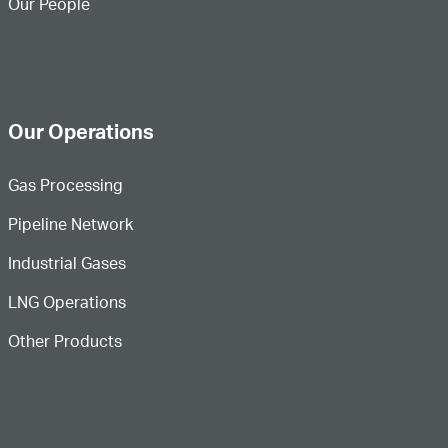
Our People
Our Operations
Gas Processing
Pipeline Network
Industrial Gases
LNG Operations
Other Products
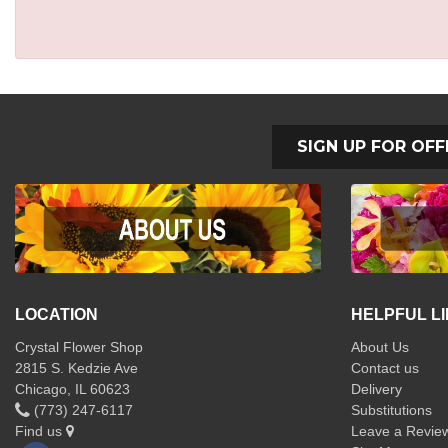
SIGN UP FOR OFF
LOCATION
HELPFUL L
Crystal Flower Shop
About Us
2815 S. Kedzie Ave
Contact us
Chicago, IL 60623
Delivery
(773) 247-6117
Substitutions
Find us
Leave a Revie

→ **EXERCISE BRIEF**
Please return the full listing exactly as given, with the images left out.

→ **TASK SOLUTION**
Our People
Our Operations
Gas Processing
Pipeline Network
Industrial Gases
LNG Operations
Other Products
SIGN UP FOR OFF
LOCATION
HELPFUL L
Crystal Flower Shop
About Us
2815 S. Kedzie Ave
Contact us
Chicago, IL 60623
Delivery
(773) 247-6117
Substitutions
Find us
Leave a Revie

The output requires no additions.